The world of Colette is a sissy’s paradise.
Every bowl is crystal and holds a rose. The air is thick with lily of the valley perfume. Paper fans flutter against dewy breasts. You are never too far from a pair of dainty slippers à la chinoise. And that man dropping his calling card in your porter’s palm has just freshened his wolfish beard with brilliantine.
Is that gay enough for you?
When Paul Bettis, Toronto’s doyenne of experimental theatre, announced his intentions to stage Colette’s Chéri novels (Chéri, published in 1920, and The Last Of Chéri, published in 1926), I became affectionately dizzy at the promise of seeing Colette’s rowdy portrait of turn-of-the-century Parisian whore culture brought to life.
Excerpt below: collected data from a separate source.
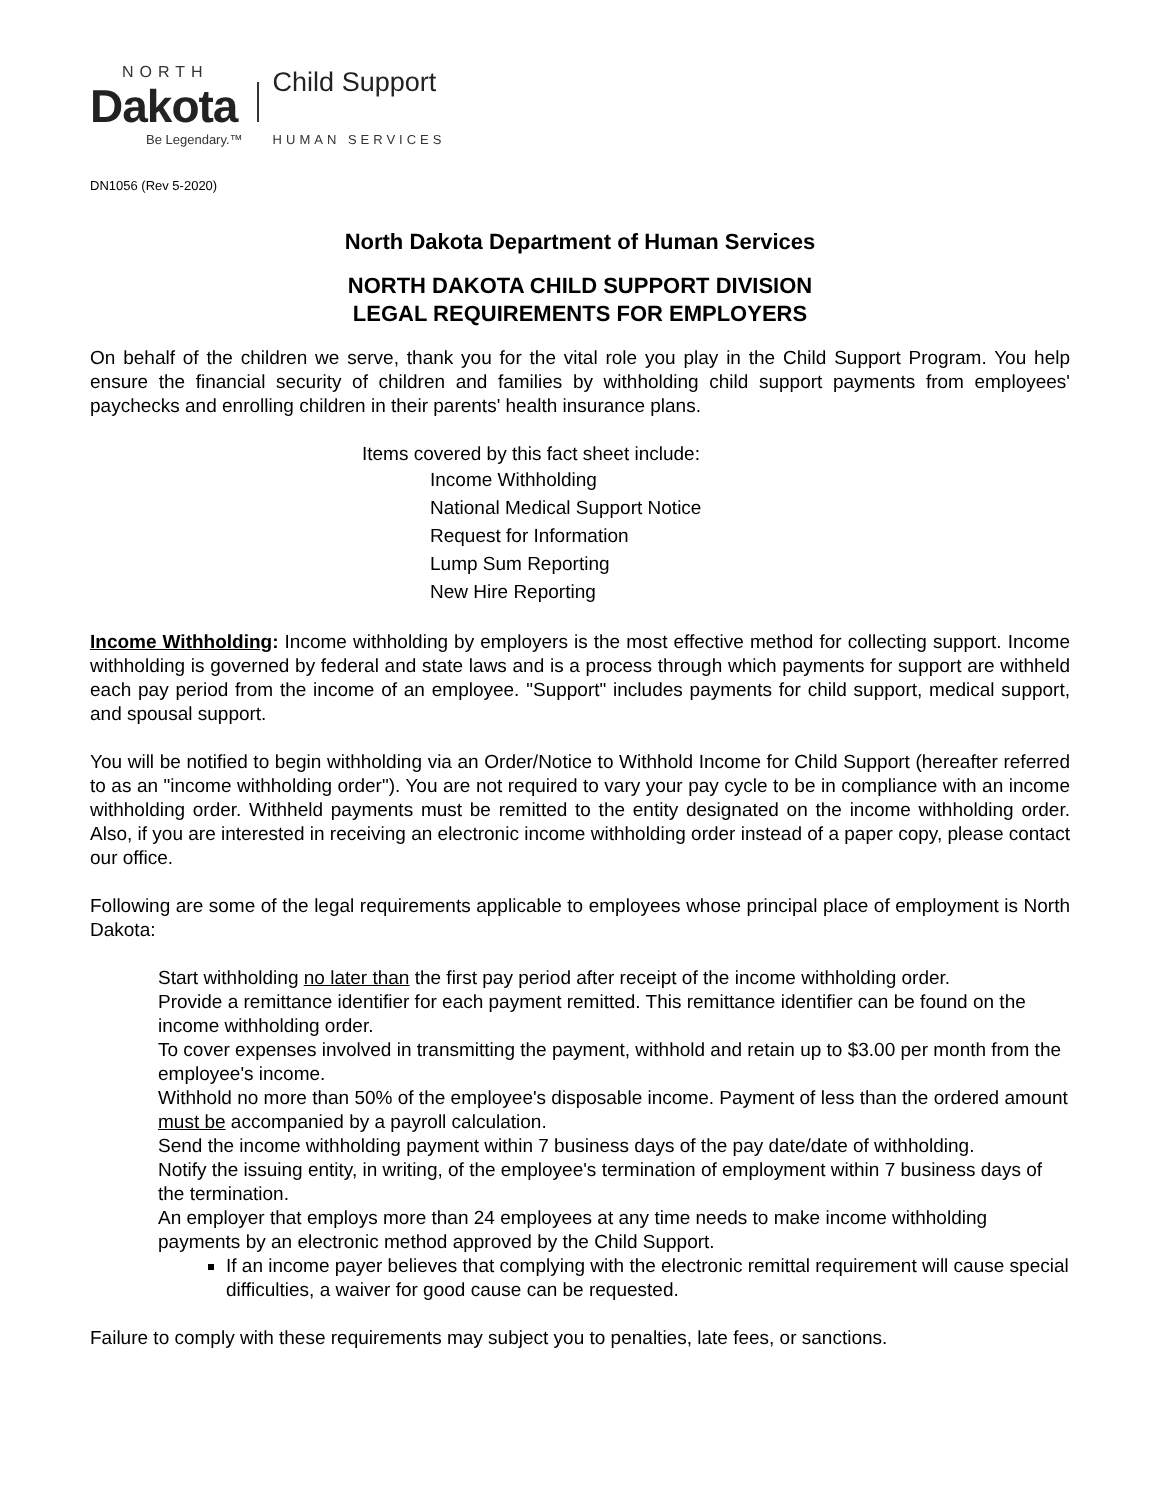NORTH
Dakota
Be Legendary.™
Child Support
HUMAN SERVICES
DN1056 (Rev 5-2020)
North Dakota Department of Human Services
NORTH DAKOTA CHILD SUPPORT DIVISION
LEGAL REQUIREMENTS FOR EMPLOYERS
On behalf of the children we serve, thank you for the vital role you play in the Child Support Program. You help ensure the financial security of children and families by withholding child support payments from employees' paychecks and enrolling children in their parents' health insurance plans.
Items covered by this fact sheet include:
Income Withholding
National Medical Support Notice
Request for Information
Lump Sum Reporting
New Hire Reporting
Income Withholding: Income withholding by employers is the most effective method for collecting support. Income withholding is governed by federal and state laws and is a process through which payments for support are withheld each pay period from the income of an employee. "Support" includes payments for child support, medical support, and spousal support.
You will be notified to begin withholding via an Order/Notice to Withhold Income for Child Support (hereafter referred to as an "income withholding order"). You are not required to vary your pay cycle to be in compliance with an income withholding order. Withheld payments must be remitted to the entity designated on the income withholding order. Also, if you are interested in receiving an electronic income withholding order instead of a paper copy, please contact our office.
Following are some of the legal requirements applicable to employees whose principal place of employment is North Dakota:
Start withholding no later than the first pay period after receipt of the income withholding order.
Provide a remittance identifier for each payment remitted. This remittance identifier can be found on the income withholding order.
To cover expenses involved in transmitting the payment, withhold and retain up to $3.00 per month from the employee's income.
Withhold no more than 50% of the employee's disposable income. Payment of less than the ordered amount must be accompanied by a payroll calculation.
Send the income withholding payment within 7 business days of the pay date/date of withholding.
Notify the issuing entity, in writing, of the employee's termination of employment within 7 business days of the termination.
An employer that employs more than 24 employees at any time needs to make income withholding payments by an electronic method approved by the Child Support.
If an income payer believes that complying with the electronic remittal requirement will cause special difficulties, a waiver for good cause can be requested.
Failure to comply with these requirements may subject you to penalties, late fees, or sanctions.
Thank God Livent didn’t get the rights first, as Bettis is the perfect artist for the material. (In fact, this adaptation is the first licensed by the Colette estate in decades.) Always a bit of a charming nutter (on and off stage), Bettis thrives in intellectual hothouses where sex, philosophy, and incessantly wagging tongues bear the juiciest, if most twisted, fruit.
For instance, Bettis’s last play, The Freud Project, was all about the origins of psychoanalysis (no small subject). Then he acted in Wallace Shawn’s jaw breaking yak-fest The Designated Mourner, followed by Sky Gilbert’s revisionist queer history play Schubert Lied (which earned Bettis a Dora nomination).
Clearly, Bettis is primed for Colette’s psycho-sexually loaded material – and the story of Chéri is an Oedipal maze.
Chéri is a spoiled mamma’s boy raised by a coven of rich, decadent courtesans. Especially attentive is the worldly Lea, une femme d’une age certaine, to whom Chéri becomes addicted. When Chéri reaches manhood, he consents to a loveless marriage with the conveniently wealthy Edmee; thus replicating the mercenary, soul-chewing choices made by his mother. His decision, of course, drives the bratty Chéri into an opium-sotted vertigo.
Gay enough indeed!
Colette’s heady, detail-obsessed prose seems an unlikely choice for a stage adaptation, but Bettis is keen to stress the narrative line underneath all that gauze and plumage.
“The Chéri novels adapted very smoothly,” Bettis explains. “Partly because there are very strong stories, perfectly set scenes, and the dialogue is so compact.
“Ultimately, Chéri is a conversation piece, a play about human relations, love, money and growing old.”
And, of course, it’s about a beautiful boy.
“Oh yes. The primal image, if you will, the main theme, is the situation, the vision, of a beautiful boy preyed upon by a bunch of older women. It’s a timeless scenario and it rings lots of ancient, mythological bells. Chéri is, psychologically, if not literally, torn apart.”
Bettis believes that Colette’s Chéri novels are as much about the author’s confronting of her own May/December desires as they are recreations of the woman-to-boy taboo – a subtle distinction largely lost on Colette’s audience of the 1920s, who read the books for scandal and titillation, not introspection.
“In the novels, female love for young boys must be renounced. But it is done with great sadness. And that works as a marvelous tension in the play.
“Besides,” Bettis adds with a sneaky chuckle, “being gay, I don’t mind at all doing a play that allows for the enjoyment of watching a young, beautiful man being hard used.”
When I ask Bettis if the novels’ depictions of unconventional romance can be read as a stand-in for queer romance, he quickly points out that the term “unconventional” is a hall of mirrors.
“The relationships are not all that unconventional, within the world in which the characters live. In fact, in their milieu, things the outside world sees as different or radical are actually both eternal and mundane. Remember that these people had a respectability all their own. They were very high class pimps, courtesans, and madames working in a grand style. It’s a lost world Colette is depicting – but not a low one. ”
But isn’t any demimonde, no matter how heterosexual, always a parallel to queer life?
“Well, we all live by some sort of projection, don’t we? Gay men always seem to squeeze themselves in wherever they go.”
Finally, I ask Bettis which character is the most like him. I’m surprised to learn it is Lea, Chéri’s surrogate mother. “The novel firmly puts you in Lea’s point of view. Colette makes you see the boy through loving, erotic, yet also maternal eyes. It’s a very complex gaze. So, you can’t help loving the boy.”